One bill working its way through the Senate would allow employees to place up to $2,500 per year into an emergency savings account (a “sidecar” account to a 401(k)), with an employer match. Another Senate bill proposes to simplify the hardship distribution rules for employer-sponsored plans so that employees could access up to $1,000 per year from their plans with minimal documentation.

Timing of Senate Legislation

Front and center, because retirement legislation focuses on two areas, there are two Senate committees who have to mark up its version of retirement legislation (as is the case in the House): the Committee on Health, Education, Labor & Pensions (or HELP, overseeing labor-related issues) and the Senate Finance Committee (overseeing tax issues – and the bulk of retirement legislation is tax-related).  Both committees are aiming to have their markups completed and their respective bills voted out in June. The HELP Committee markup is scheduled for June 14. The Finance Committee markup date has not been announced.

Once the respective committee markups have been voted on, as in the House, the two versions have to be stitched together into one bill. The timing for this is probably July or over the August recess, at the earliest.

In other words, there’s a hope – and an opportunity – that the Senate bill is voted on before the November mid-term elections.

Getting to the Finish Line

It’s likely that we’ll see differences between the Senate and House versions of SECURE 2.0. In order to finalize the legislation, both the House and Senate versions must be reconciled into one bill. This process could take place through a traditional conference between the House and Senate; but in this era, usually the respective leadership offices convene more informally to resolve differences in legislation. This approach is known as the “Eight Corners” negotiation, where the Chairs and Ranking Members of the four Congressional Committees that markup up the legislation work out the details of the final bill.

Whatever way the reconciliation process happens, there will be a lot of “horse trading” between the House and Senate and we’ll find out who is most vested in seeing individual provisions of the House and Senate bills included in the final bill.

Once the two houses of Congress agree on the final reconciled bill, the Joint Committee on Taxation and the Congressional Budget Office will have to “score” its costs. Then the most likely next step is that the final bill becomes part of a larger piece of omnibus legislation going through the House, which, in turn, will be voted on by the Senate (this is what happened with the SECURE Act). If approved, the final bill then goes to the President for his signature.

Of course, the real question isn’t what will happen to enact SECURE 2.0 into law, but when it will happen. Between the usual Congressional recesses and the mid-term elections, if SECURE 2.0 is enacted into law in 2022, it most likely will be after the mid-term elections.

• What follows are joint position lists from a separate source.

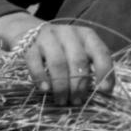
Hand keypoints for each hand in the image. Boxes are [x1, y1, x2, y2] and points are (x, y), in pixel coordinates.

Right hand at [0, 13, 114, 105]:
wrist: (25, 29)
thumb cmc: (60, 46)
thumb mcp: (78, 50)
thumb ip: (90, 65)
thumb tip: (104, 90)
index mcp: (86, 36)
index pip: (101, 52)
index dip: (105, 71)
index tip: (105, 89)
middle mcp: (69, 33)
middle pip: (78, 61)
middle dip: (79, 85)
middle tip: (76, 101)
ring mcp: (48, 37)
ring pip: (58, 63)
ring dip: (62, 86)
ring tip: (62, 100)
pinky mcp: (29, 44)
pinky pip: (35, 62)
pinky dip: (41, 78)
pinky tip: (45, 90)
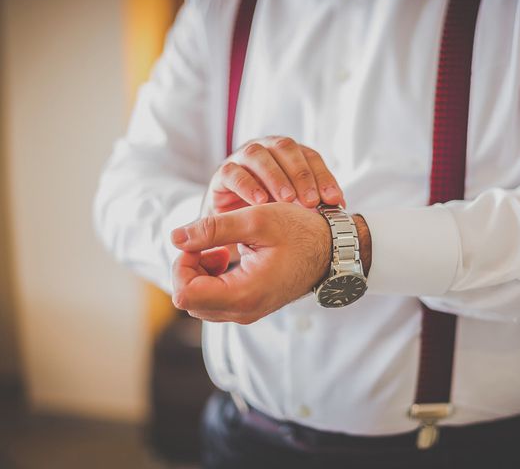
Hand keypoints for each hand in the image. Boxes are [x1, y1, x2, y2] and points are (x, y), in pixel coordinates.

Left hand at [170, 202, 330, 323]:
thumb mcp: (257, 220)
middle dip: (188, 269)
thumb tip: (175, 237)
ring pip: (199, 303)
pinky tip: (226, 257)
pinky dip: (211, 279)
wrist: (332, 249)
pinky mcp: (250, 306)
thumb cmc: (300, 232)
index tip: (200, 241)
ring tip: (219, 248)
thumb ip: (213, 229)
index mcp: (244, 293)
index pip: (185, 294)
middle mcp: (244, 311)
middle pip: (189, 301)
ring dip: (199, 274)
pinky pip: (215, 301)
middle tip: (208, 242)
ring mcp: (247, 312)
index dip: (183, 264)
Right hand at [205, 136, 345, 214]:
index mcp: (288, 153)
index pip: (310, 157)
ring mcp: (242, 157)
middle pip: (285, 149)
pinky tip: (260, 202)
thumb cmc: (268, 208)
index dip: (323, 176)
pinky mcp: (223, 172)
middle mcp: (266, 148)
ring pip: (258, 156)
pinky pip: (233, 173)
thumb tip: (341, 207)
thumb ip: (314, 201)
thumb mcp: (294, 204)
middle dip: (301, 175)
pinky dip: (247, 185)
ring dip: (275, 177)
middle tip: (311, 200)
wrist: (232, 219)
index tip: (334, 200)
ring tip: (287, 200)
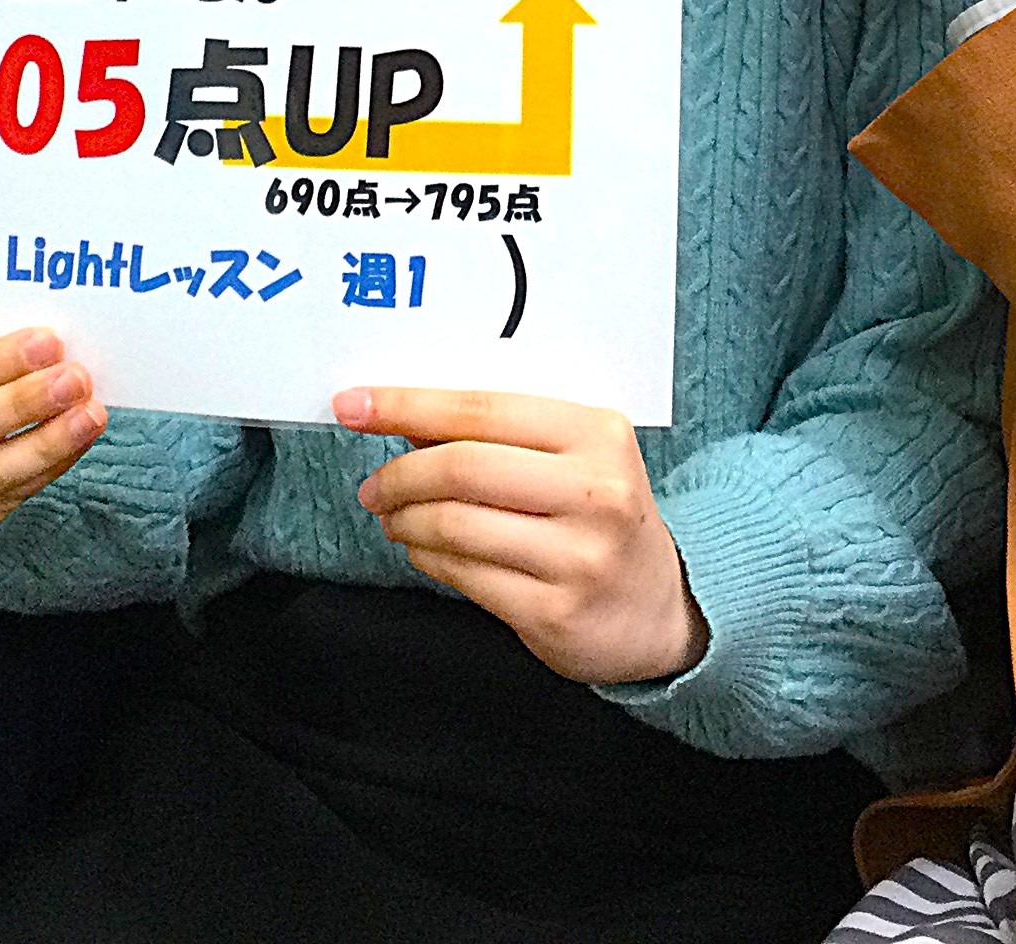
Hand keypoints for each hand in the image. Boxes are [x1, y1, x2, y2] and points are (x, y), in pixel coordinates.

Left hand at [339, 387, 706, 685]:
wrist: (661, 608)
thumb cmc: (603, 517)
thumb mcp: (577, 457)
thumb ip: (504, 434)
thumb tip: (408, 418)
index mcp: (598, 433)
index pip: (481, 409)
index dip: (407, 405)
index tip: (354, 405)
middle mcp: (593, 491)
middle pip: (462, 467)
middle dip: (400, 474)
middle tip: (374, 485)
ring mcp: (576, 556)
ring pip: (455, 525)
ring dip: (406, 520)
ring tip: (395, 517)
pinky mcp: (554, 611)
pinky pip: (464, 575)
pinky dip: (427, 557)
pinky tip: (423, 548)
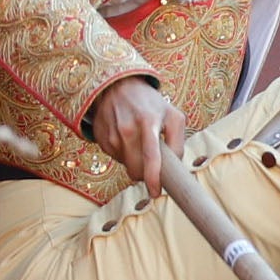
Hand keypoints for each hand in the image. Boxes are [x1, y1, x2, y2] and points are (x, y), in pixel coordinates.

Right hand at [84, 75, 187, 194]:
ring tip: (137, 141)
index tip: (155, 193)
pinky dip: (123, 153)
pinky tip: (125, 137)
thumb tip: (173, 167)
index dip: (153, 179)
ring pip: (126, 165)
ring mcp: (111, 134)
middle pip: (136, 169)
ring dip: (134, 161)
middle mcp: (127, 129)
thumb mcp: (172, 114)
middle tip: (151, 163)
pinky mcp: (100, 137)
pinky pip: (115, 157)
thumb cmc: (150, 103)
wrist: (117, 86)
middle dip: (145, 173)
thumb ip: (178, 141)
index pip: (151, 158)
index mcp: (148, 122)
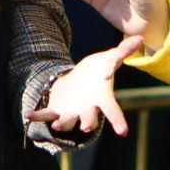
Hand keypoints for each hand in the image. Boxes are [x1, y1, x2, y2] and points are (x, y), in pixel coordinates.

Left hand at [27, 34, 145, 133]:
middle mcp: (88, 110)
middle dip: (88, 123)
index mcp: (101, 98)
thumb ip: (122, 51)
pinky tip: (28, 115)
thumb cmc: (97, 72)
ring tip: (56, 125)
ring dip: (62, 123)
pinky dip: (38, 116)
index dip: (118, 120)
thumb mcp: (109, 60)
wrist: (79, 82)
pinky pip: (47, 114)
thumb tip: (140, 37)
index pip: (112, 110)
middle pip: (89, 119)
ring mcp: (72, 112)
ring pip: (68, 121)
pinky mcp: (56, 110)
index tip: (123, 132)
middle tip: (87, 127)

But even if we miss the year-end timeline and SECURE 2.0 rolls over into the next Congress, it’s still likely to move forward, regardless of which party controls the agenda in the House and Senate. Retirement legislation continues to enjoy strong bipartisan support. And historically, retirement legislation has been as tenacious as it is bipartisan. In other words, even if we can’t be certain when we’ll get to the finish line, we can be confident from history that we will get there.

No Time to Waste

We will have new retirement legislation, sooner rather than later. That means for companies in the retirement industry, now is the time to ask Congress for what you think is important to include in the final bill.

And no matter the legislation’s final form, those in the retirement and investment advisory industries should get ready now for a larger, and more diverse, group of people saving for retirement. Companies can’t afford to postpone their preparations and get caught short once SECURE 2.0 gets enacted into law.